Defending herself Anne, in realizing she was doomed, addressed the court with the following statement :

…you have no power over my body, neither can you do me any harme, for I am in the hands of the eternall Jehovah my Saviour, I am at his appointment, the bounds of my habitation are cast in heaven, no further doe I esteeme of any mortal man than creatures in his hand, I feare none but the great Jehovah, which hath foretold me of these things, and I doe verily beleeve that he will deliver me out of our hands, therefore take heed how you proceed against me; for I know that for this you goe about to doe to me, God will ruine you and your posterity, and this whole state.

This didn’t go down well, to say the least, and she was subsequently jeered by the crowd and called a heretic. One minister shouted, “You have stepped out of your place, you have rather been a husband than a wife, a preacher than a hearer, and a magistrate than a subject.” The court found her guilty “as being a woman not fit for our society” and banished her from the colony. At the time Anne was pregnant with her 15th child.
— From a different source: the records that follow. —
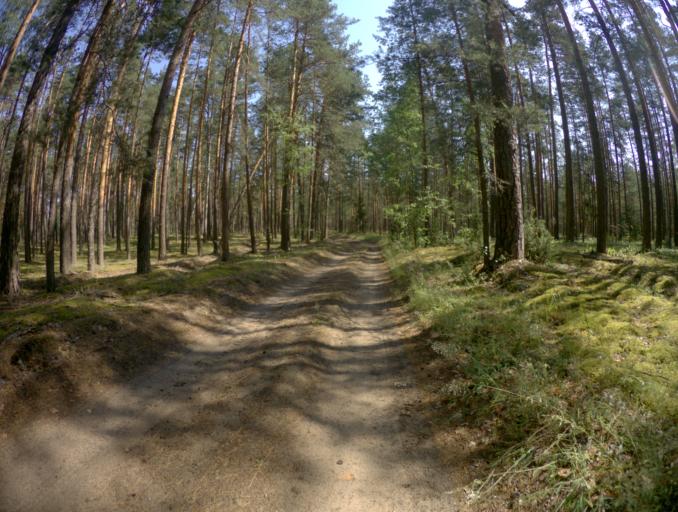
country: RU
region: Ivanovo
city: Talitsy
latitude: 56.3917
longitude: 42.2564
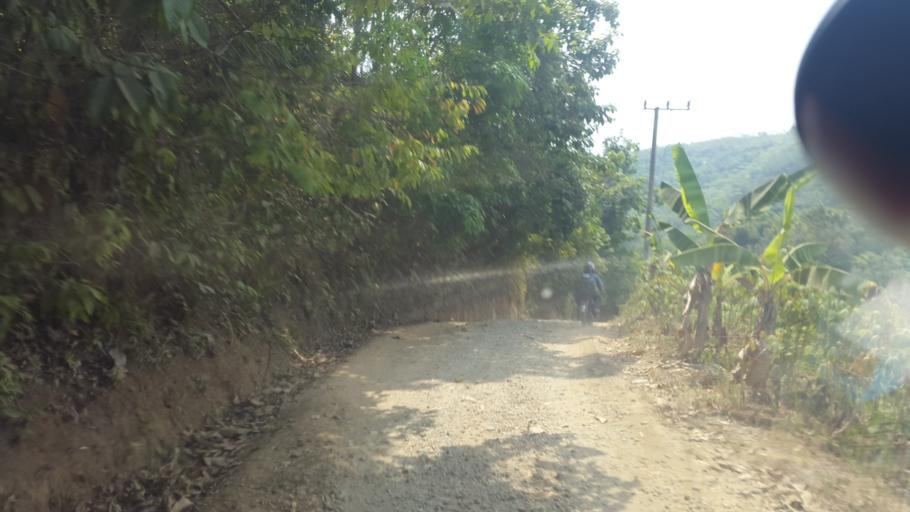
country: ID
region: West Java
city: Sindangsari
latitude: -6.9605
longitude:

It didn’t end there. Another trial, this time a religious one,  was held the following year in which they accused her of blasphemy and “lewd and lascivious conduct” for having men and women in her house at the same time during her Sunday meetings. She couldn’t win! Of all charges she was found guilty and as punishment was excommunicated from the Puritan Church.

Sadly for Anne, she lost her baby to a miscarriage during the trials, to which the Puritan leaders of the Massachusetts Bay Colony took great pleasuring in gloating about, calling it a judgment of God.

Meanwhile, followers who became known as the “Antinomians” were so disheartened by the colonies attitude they left to form their own little community in Rhode Island called Pocasset (now Portsmouth). This was lead by William Coddington and Anne’s husband William Hutchinson.

Following the death of her husband in 1642, Anne left Portsmouth with her family and several followers to settle in New Netherland (now known as the Bronx). Unfortunately, within less than a year Anne and her family (except for her daughter Susanna ) were dead, murdered by Siwanoy Native Americans.